While well short of the 6.1 per cent growth rate last year, or the double-digit growth rates it achieved in the immediate aftermath of the financial crisis, any growth at all would make it the only major economy to end the year in positive territory.
It has long been a source of frustration and concern for China that it is so reliant on Australia for the most critical feedstock for its industrial base.
It has tried to diversify its sources of supply, pursuing economic and financial ties with Brazil to help promote its industry and lower its shipping costs and therefore reduce the competitive disadvantage of Brazil’s distance relative to the Australian miners.
It wasted billions to try to secure ownership of its own Australian supply in the mid-western regions of the Pilbara in Western Australia. It controls very large deposits of ore that it hasn’t, so far, been able to develop.
China’s response to an economic downturn is consistent. It injects massive sums into expanded investment in infrastructure which in turn flows into increased demand for steel.
It even got close to effective control of Rio when the biggest of the Pilbara miners nearly fell over during the financial crisis, before Rio eventually walked away from the controversial deal (which the Rudd government may well have blocked anyway).
The search for new supply sources hasn’t ended. Much has been written about the potential for the vast Simandou deposits in Guinea – more than 2 billion tonnes of high-quality ore with the “potential” to produce perhaps 150 million tonnes of ore a year – to displace or at least diminish the Pilbara’s strategic hold on China’s steel industry.
The resource, which has a colourful history, has tantalised a succession of potential developers, including Rio, which once controlled the entire deposit and spent more than a decade trying to work up a feasible plan for developing the two (of four) blocks that it has retained an interest in. That interest has been shared with China’s Chinalco. The other blocks are now held by a consortium of Chinese, Singaporean and French companies.
Even during the peak of the iron ore boom, when iron ore’s price was spiking up towards $US200 a tonne, the economics of developing the project proved difficult because it would require the building of a new port and, at the Guinean government’s insistence, a new 650-kilometre rail line through difficult terrain.

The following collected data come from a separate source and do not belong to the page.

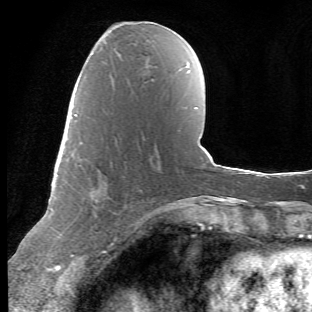
Breast MRI (dynamic contrast-enhanced), one axial slice; slice 22 of 66 in the series (ordered by position); cropped to one breast; dynamic contrast-enhanced series, time point 2 of 6 at this slice position (early post-contrast); 1.5 T; TE 4.2 ms, TR 8.5 ms; 312 × 312 image matrix, field of view 183 × 183 mm. Female patient.
Annotated regions visible in this slice (semi-automatic segmentation, software-assisted and operator-edited):
- enhancing-tissue mask used for the functional tumour volume (all voxels passing the contrast-enhancement thresholds inside the analysis volume; usually the tumour): bounding box (x1, y1, x2, y2) in pixels: (71, 114, 137, 257)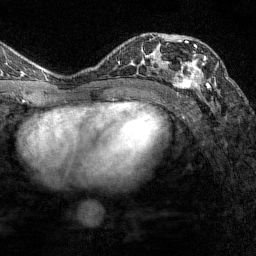
Breast MRI (dynamic contrast-enhanced), one axial slice. Slice 86 of 144 in the series (ordered by position). Cropped to one breast. Dynamic contrast-enhanced series, time point 2 of 7 at this slice position (early post-contrast). 1.5 T. TE 1.8 ms, TR 4.8 ms. 1 mm slice thickness. 256 × 256 image matrix. Female patient.
Structures marked on this image (semi-automatic segmentation, software-assisted and operator-edited):
- enhancing-tissue mask used for the functional tumour volume (all voxels passing the contrast-enhancement thresholds inside the analysis volume; usually the tumour): box from (x=173, y=35) to (x=219, y=89) px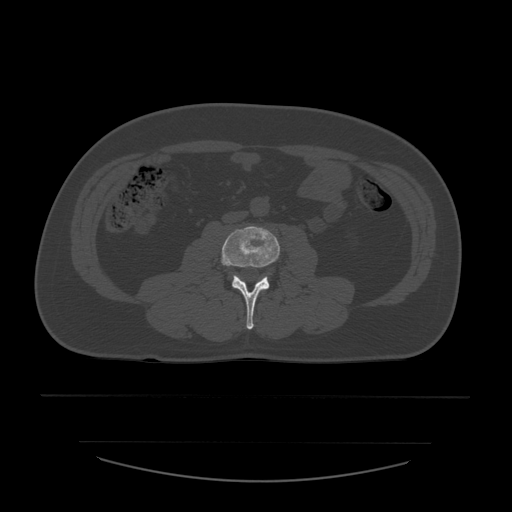
CT including the spine, one axial slice; reconstruction kernel STANDARD; bone window (W 1800 / L 400 HU); 512 × 512 image matrix, field of view 441 × 441 mm. Patient age 44 years. From the clinical record (not read from this slice): primary cancer: soft tissue sarcoma.
Structures marked on this image (semi-automatically segmented with operator editing):
- L3 vertebra: bounding box [x1, y1, x2, y2] px = [222, 226, 280, 330]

Rio estimated it would cost close to $US20 billion ($27 billion) to develop the mine and infrastructure for its blocks. The other consortium has put a price-tag of $US14 billion on the cost of its development.
Even if the two projects shared the transport infrastructure, the cost and complexity would be enormous and it would be more than a decade before serious volumes of ore could be sold.
History suggests both the cost and timelines would be significantly larger and longer than forecast even without the additional threat posed by previous outbreaks of Ebola in Guinea and the poor record of developing large-scale projects in African countries other than South Africa.
In the meantime, all three Pilbara majors – already highly efficient – are lowering their costs and expanding their production through incremental additions to the capital already sunk – and the infrastructure depreciated.
Simandou might have a very large deposit of high-quality ore but it won’t be at a lower cost than the ore Rio, BHP and Fortescue produce from mines and ports that have been operating since the 1960s.
Thus, for the foreseeable future, China might be able to impose bans on Australian products where it has alternative sources of supply and accept the increased cost and reduced quality from banning Australian coal, for instance, or the reduced consumer choice of the punitive tariffs on Australian wine, but it has no substitute when it comes to iron ore unless it wants to shut down its steel industry and economy.
Given that iron ore represents more than 40 per cent (and rising) of the value of our exports to China, that’s something of a silver lining within a darkening cloud.